In the early years of the epidemic, philanthropic funding played an especially crucial role in combating AIDS. With federal as well as most state and local funding virtually non-existent, "private philanthropy was often the first source of funds to create AIDS-specific services," says former Apple Computer executive and FCAA chair Fred Silverman.
Some foundations, said Silverman, have funded programs that governments were unwilling or unable to back, such as needle exchange and sexually explicit AIDS education projects. Corporations have been visible in activities like AIDS walks. And the private sector has also contributed to AIDS advocacy programs that led to more government funding.

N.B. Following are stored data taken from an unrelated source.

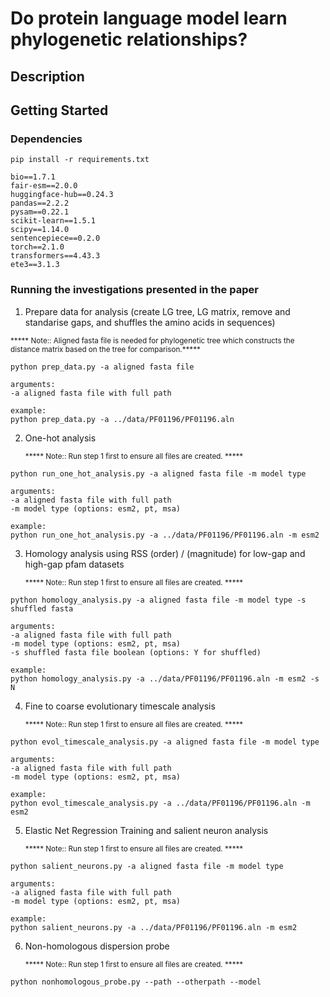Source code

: # Do protein language model learn phylogenetic relationships?

## Description

## Getting Started
### Dependencies
```
pip install -r requirements.txt

bio==1.7.1
fair-esm==2.0.0
huggingface-hub==0.24.3
pandas==2.2.2
pysam==0.22.1
scikit-learn==1.5.1
scipy==1.14.0
sentencepiece==0.2.0
torch==2.1.0
transformers==4.43.3
ete3==3.1.3
```

### Running the investigations presented in the paper

1. Prepare data for analysis (create LG tree, LG matrix, remove and standarise gaps, and shuffles the amino acids in sequences)

<sub> ***** Note:: Aligned fasta file is needed for phylogenetic tree which constructs the distance matrix based on the tree for comparison.***** </sub>

```
python prep_data.py -a aligned fasta file

arguments:
-a aligned fasta file with full path

example:
python prep_data.py -a ../data/PF01196/PF01196.aln
```
2. One-hot analysis

   <sub> ***** Note:: Run step 1 first to ensure all files are created. ***** </sub>
```
python run_one_hot_analysis.py -a aligned fasta file -m model type

arguments:
-a aligned fasta file with full path
-m model type (options: esm2, pt, msa)

example:
python run_one_hot_analysis.py -a ../data/PF01196/PF01196.aln -m esm2
```
3. Homology analysis using RSS (order) / (magnitude) for low-gap and high-gap pfam datasets

   <sub> ***** Note:: Run step 1 first to ensure all files are created. ***** </sub>
```
python homology_analysis.py -a aligned fasta file -m model type -s shuffled fasta

arguments:
-a aligned fasta file with full path
-m model type (options: esm2, pt, msa)
-s shuffled fasta file boolean (options: Y for shuffled)

example:
python homology_analysis.py -a ../data/PF01196/PF01196.aln -m esm2 -s N
```
4. Fine to coarse evolutionary timescale analysis

   <sub> ***** Note:: Run step 1 first to ensure all files are created. ***** </sub>
```
python evol_timescale_analysis.py -a aligned fasta file -m model type

arguments:
-a aligned fasta file with full path
-m model type (options: esm2, pt, msa)

example:
python evol_timescale_analysis.py -a ../data/PF01196/PF01196.aln -m esm2
```
5. Elastic Net Regression Training and salient neuron analysis

   <sub> ***** Note:: Run step 1 first to ensure all files are created. ***** </sub>
```
python salient_neurons.py -a aligned fasta file -m model type

arguments:
-a aligned fasta file with full path
-m model type (options: esm2, pt, msa)

example:
python salient_neurons.py -a ../data/PF01196/PF01196.aln -m esm2

```
6. Non-homologous dispersion probe
   
   <sub> ***** Note:: Run step 1 first to ensure all files are created. ***** </sub>
```
python nonhomologous_probe.py --path --otherpath --model

```
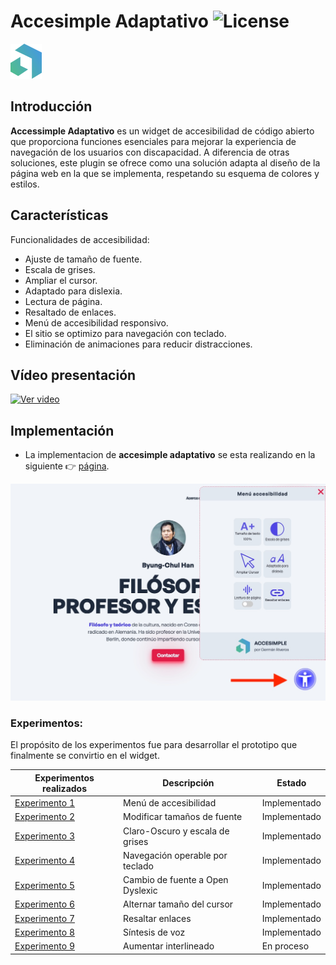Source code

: # Accesimple Adaptativo ![License](https://img.shields.io/github/license/german-rs/accesimple-adaptativo)

![logo](./Experimentos/imagenes/accesimple-logo.webp)

## Introducción

**Accessimple Adaptativo** es un widget de accesibilidad de código abierto que proporciona funciones esenciales para mejorar la experiencia de navegación de los usuarios con discapacidad. A diferencia de otras soluciones, este plugin se ofrece como una solución adapta al diseño de la página web en la que se implementa, respetando su esquema de colores y estilos.

## Características

Funcionalidades de accesibilidad:
  - Ajuste de tamaño de fuente.
  - Escala de grises.
  - Ampliar el cursor.
  - Adaptado para dislexia.
  - Lectura de página.
  - Resaltado de enlaces.
  - Menú de accesibilidad responsivo.
  - El sitio se optimizo para navegación con teclado.
  - Eliminación de animaciones para reducir distracciones.

## Vídeo presentación

[![Ver video](https://img.youtube.com/vi/03h9B-gMbRc/0.jpg)](https://www.youtube.com/watch?v=03h9B-gMbRc)


## Implementación 

- La implementacion de **accesimple adaptativo** se esta realizando en la siguiente 👉 [página](https://portafolio-1-rust.vercel.app/).

![impementacion de accesibilidad](./Experimentos/imagenes/implementacion_accesimple.jpg)


### Experimentos:

El propósito de los experimentos fue para desarrollar el prototipo que finalmente se convirtio en el widget. 


|Experimentos realizados | Descripción| Estado |
|------------------------|------------|-------------|
|[Experimento 1](https://github.com/german-rs/accesibilidad/tree/main/Experimentos/experimento1)| Menú de accesibilidad    | Implementado |
|[Experimento 2](https://github.com/german-rs/accesibilidad/tree/main/Experimentos/experimento2)| Modificar tamaños de fuente | Implementado |
|[Experimento 3](https://github.com/german-rs/accesibilidad/tree/main/Experimentos/experimento3)| Claro-Oscuro y escala de grises | Implementado | 
|[Experimento 4](https://github.com/german-rs/accesibilidad/tree/main/Experimentos/experimento4)| Navegación operable por teclado | Implementado|
|[Experimento 5](https://github.com/german-rs/accesibilidad/tree/main/Experimentos/experimento5)| Cambio de fuente a Open Dyslexic | Implementado|
|[Experimento 6](https://github.com/german-rs/accesibilidad/tree/main/Experimentos/experimento6)| Alternar tamaño del cursor | Implementado|
|[Experimento 7](https://github.com/german-rs/accesibilidad/tree/main/Experimentos/experimento7)| Resaltar enlaces| Implementado|
|[Experimento 8](https://github.com/german-rs/accesibilidad/tree/main/Experimentos/experimento8)| Síntesis de voz| Implementado |
|[Experimento 9](https://github.com/german-rs/accesibilidad/tree/main/Experimentos/experimento9)| Aumentar interlineado| En proceso |


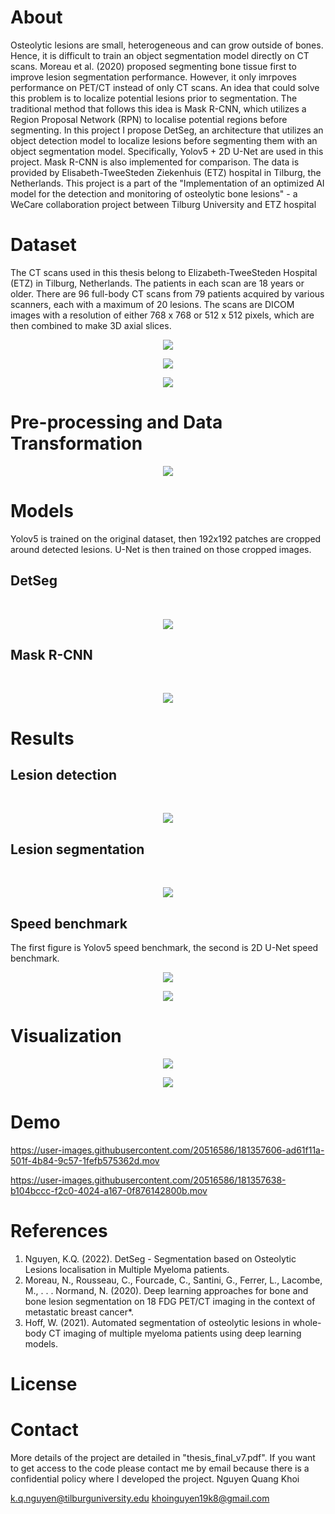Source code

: # About
Osteolytic lesions are small, heterogeneous and can grow outside of bones. Hence, it is difficult to train an object segmentation model directly on CT scans.
Moreau et al. (2020) proposed segmenting bone tissue first to improve lesion segmentation performance. However, it only imrpoves performance on PET/CT instead
of only CT scans. An idea that could solve this problem is to localize potential lesions prior to segmentation. The traditional method that follows this idea is Mask R-CNN, which utilizes
a Region Proposal Network (RPN) to localise potential regions before segmenting. In this project I propose DetSeg, an architecture
that utilizes an object detection model to localize lesions before segmenting them with an object segmentation model. Specifically, Yolov5 + 2D U-Net are 
used in this project. Mask R-CNN is also implemented for comparison. The data is provided by Elisabeth-TweeSteden Ziekenhuis (ETZ) hospital in Tilburg, the Netherlands.
This project is a part of the "Implementation of an optimized AI model for the detection and monitoring of osteolytic bone lesions" - a WeCare collaboration project between Tilburg University and ETZ hospital <br>

# Dataset
The CT scans used in this thesis belong to Elizabeth-TweeSteden Hospital (ETZ) in Tilburg, Netherlands. The patients in each scan are 18 years or
older. There are 96 full-body CT scans from 79 patients acquired by various scanners, each with a maximum of 20 lesions. The scans are DICOM
images with a resolution of either 768 x 768 or 512 x 512 pixels, which are then combined to make 3D axial slices. <br>

<p align="center">
  <img src="https://github.com/khoinguyen19k8/DetSeg/blob/main/figures/data/CTP10_001_Slices.png">
</p>

<p align="center">
  <img src="https://github.com/khoinguyen19k8/DetSeg/blob/main/figures/data/big-lesions-and-ground-truth.png">
</p>

<p align="center">
  <img src="https://github.com/khoinguyen19k8/DetSeg/blob/main/figures/data/lesion_dist.png">
</p>

# Pre-processing and Data Transformation

<p align="center">
  <img src="https://github.com/khoinguyen19k8/DetSeg/blob/main/figures/pipeline/data-augmentation-pipeline.jpg">
</p>

# Models
Yolov5 is trained on the original dataset, then 192x192 patches are cropped around detected lesions. U-Net is then trained on those cropped images.

## DetSeg
<br>
<p align="center">
  <img src="https://github.com/khoinguyen19k8/DetSeg/blob/main/figures/models/DSeg.png">
</p>

## Mask R-CNN
<br>
<p align="center">
  <img src="https://github.com/khoinguyen19k8/DetSeg/blob/main/figures/models/mask-rcnn-architecture.jpg">
</p>

# Results

## Lesion detection
<br>
<p align="center">
  <img src="https://github.com/khoinguyen19k8/DetSeg/blob/main/figures/results/lesion_detection_results.jpg">
</p>

## Lesion segmentation
<br>
<p align="center">
  <img src="https://github.com/khoinguyen19k8/DetSeg/blob/main/figures/results/lesion_segmentation_results.jpg">
</p>

## Speed benchmark
The first figure is Yolov5 speed benchmark, the second is 2D U-Net speed benchmark.

<p align="center">
  <img src="https://github.com/khoinguyen19k8/DetSeg/blob/main/figures/results/benchmark.png">
</p>

<p align="center">
  <img src="https://github.com/khoinguyen19k8/DetSeg/blob/main/figures/results/segmentation_benchmark.png">
</p>

# Visualization

<p align="center">
  <img src="https://github.com/khoinguyen19k8/DetSeg/blob/main/figures/results/yolov5_vis.png">
</p>

<p align="center">
  <img src="https://github.com/khoinguyen19k8/DetSeg/blob/main/figures/results/preds_categorized_01.png">
</p>

# Demo

https://user-images.githubusercontent.com/20516586/181357606-ad61f11a-501f-4b84-9c57-1fefb575362d.mov

https://user-images.githubusercontent.com/20516586/181357638-b104bccc-f2c0-4024-a167-0f876142800b.mov


# References
1. Nguyen, K.Q. (2022). DetSeg - Segmentation based on Osteolytic Lesions localisation in Multiple Myeloma patients.
2. Moreau, N., Rousseau, C., Fourcade, C., Santini, G., Ferrer, L., Lacombe, M., . . . Normand, N. (2020). Deep learning approaches for bone and bone lesion segmentation on 18 FDG PET/CT imaging in the context of metastatic breast cancer*.
3. Hoff, W. (2021). Automated segmentation of osteolytic lesions in whole-body CT imaging of multiple myeloma patients using deep learning models.

# License

# Contact
More details of the project are detailed in "thesis_final_v7.pdf". If you want to get access to the code please contact me by email because there is a confidential policy where I developed the project.
Nguyen Quang Khoi

k.q.nguyen@tilburguniversity.edu
khoinguyen19k8@gmail.com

Daniel Zingale, executive director of AIDS Action, a Washington-based coalition of AIDS groups that lobbies the federal government on AIDS issues, said a key reason for "the extraordinary success of the community-based response to AIDS in America" is that it was "a partnership between government and the private sector."
That "partnership" helped sustain AIDS funding even after the Republicans took control of Congress in 1995, Zingale said. Conservatives, he said, like the idea that government money "is being matched to some extent by the private sector and [local] communities.
"It is an ominous sign and reason for concern," Zingale said, "that the private dollars are diminishing in any way at a time when there are more people than ever living with HIV disease."
Zingale said philanthropic giving has been focused on the needs of clients.
"To the extent that dollars are walking away," he said, "it will hit most directly at client services, including prevention."
At AIDS Action, Zingale said, about one-third of its current operating budget of $2.2 million comes from foundations and corporations, one-third from dues paid by its 3,200 member organizations, and the final one-third from individuals and events.
While AIDS Action's own budget has "held steady or even grown a little bit" in recent years, Zingale said, a drop in philanthropic giving to member groups would affect what they are able to pay.
In Boston, Larry Kessler, executive director of the AIDS Action Committee, a service organization, said that, while about $500,000 of his organization's budget comes from corporations, "we have never done very well with foundations."
Foundations, Kessler said, were often timid about funding AIDS programs, especially controversial ones. Many foundations, he said, "have made big bucks in the last year or two in the stock market and, if they're serious about the epidemic, they have to do more."
The Gallup Institute survey said it did not find one lone explanation for the downward trend in philanthropic funding but instead suggested several factors, including "donor fatigue" among longterm AIDS grantmakers.
Several organizations, the survey reported, said they have decreased support for AIDS due to an overall change in funding strategy. For example, one organization moved away from disease-specific health issues toward focusing on improving the overall system of health care.
The survey noted that the decline in philanthropic funding for AIDS is occurring even though levels of new HIV infections remain high domestically and are "exploding" in the developing countries.
But while 95 percent of people with HIV live in the developing world, only 12 percent of the grantmakers surveyed fund HIV efforts internationally.
Some funders blamed the AIDS service organizations in part for some of the funding decline, saying they had become too bureaucratized to deal creatively with changes in the epidemic.
"The dilemma presented here," the survey said, "is that some funders indicate that the most established and well-funded organizations are the least capable of innovation and risk-taking. Yet, these very organizations report that it is private dollars that encourages and enables them to take risks."